The next day after the dream, I called a local surf instructor and scheduled a lesson that day. At the end of the lesson, I thought my heart was going to pound out of my chest. I had a headache that I thought would result in an aneurysm. But nonetheless, I was on my way towards a lifetime of aquatic therapy and a new outlook and lifestyle.

We are told by New Age movies like The Secret and its principles of the Law of Attraction that are thoughts become things, so think good thoughts. I’m not so sure I believe whole-heartedly in that philosophy. After all, if that were 100 percent true, there would no doubt me more shark attacks, heart attacks and brain aneurysms. I doubt I’m the only one who jokingly thought their brain would explode from being so fatigued from paddling for two hours for the first time surfing.

And if the principles of the Law of Attraction were always applied, there would be no doubt many more shark attacks as the result of paranoid, yet primordial thoughts about what sea creatures lurk beneath our boards.
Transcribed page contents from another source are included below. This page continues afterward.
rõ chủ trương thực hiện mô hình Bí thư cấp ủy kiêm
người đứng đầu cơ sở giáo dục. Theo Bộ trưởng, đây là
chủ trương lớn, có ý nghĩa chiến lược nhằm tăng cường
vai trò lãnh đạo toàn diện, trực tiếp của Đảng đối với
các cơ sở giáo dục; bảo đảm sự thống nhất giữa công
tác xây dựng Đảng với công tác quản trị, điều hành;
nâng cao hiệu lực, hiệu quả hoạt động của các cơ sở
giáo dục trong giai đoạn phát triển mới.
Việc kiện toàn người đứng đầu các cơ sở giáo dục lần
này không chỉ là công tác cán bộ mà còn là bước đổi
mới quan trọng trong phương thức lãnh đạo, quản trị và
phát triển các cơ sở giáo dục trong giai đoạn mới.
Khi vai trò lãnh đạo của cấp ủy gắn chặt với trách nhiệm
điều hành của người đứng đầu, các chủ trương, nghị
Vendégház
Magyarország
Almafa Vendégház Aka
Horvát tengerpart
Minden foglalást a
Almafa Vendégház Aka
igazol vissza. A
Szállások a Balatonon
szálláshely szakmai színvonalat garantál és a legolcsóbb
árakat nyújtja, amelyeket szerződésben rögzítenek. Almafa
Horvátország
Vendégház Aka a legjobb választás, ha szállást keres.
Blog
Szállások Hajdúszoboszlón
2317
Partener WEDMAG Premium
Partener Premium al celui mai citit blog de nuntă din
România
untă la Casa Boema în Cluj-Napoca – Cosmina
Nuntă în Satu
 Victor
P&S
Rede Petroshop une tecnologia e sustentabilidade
I have had two dreams where I have been Indo-style barreled (one standup surfing, the other bodysurfing) even though that’s never happened in real life. I have been covered up numerous times; I’ve never been in a tube long enough to warrant footage in a surf flick (not that that’s ever my goal).

I do hope, however that the dream of being in a perfect barrel is a vision, a portent of things to come.

(But a side of me also doesn’t want to deal with potential staph infection. A note to surf filmmaker Timmy Turner: You have lived life to the fullest; I don’t want to ever risk going into a coma from staph infection of the brain like you did to prove it.)

Until I do find myself nicely tucked away, I’ll settle for the quick cover ups of my local reef break being happy not to be contributing to global warming and keeping things simple and staying stoked since I had that dream almost a decade ago.

So for now, I’ll be tucked away in my comfy bed, awaiting another aquatic divine dream.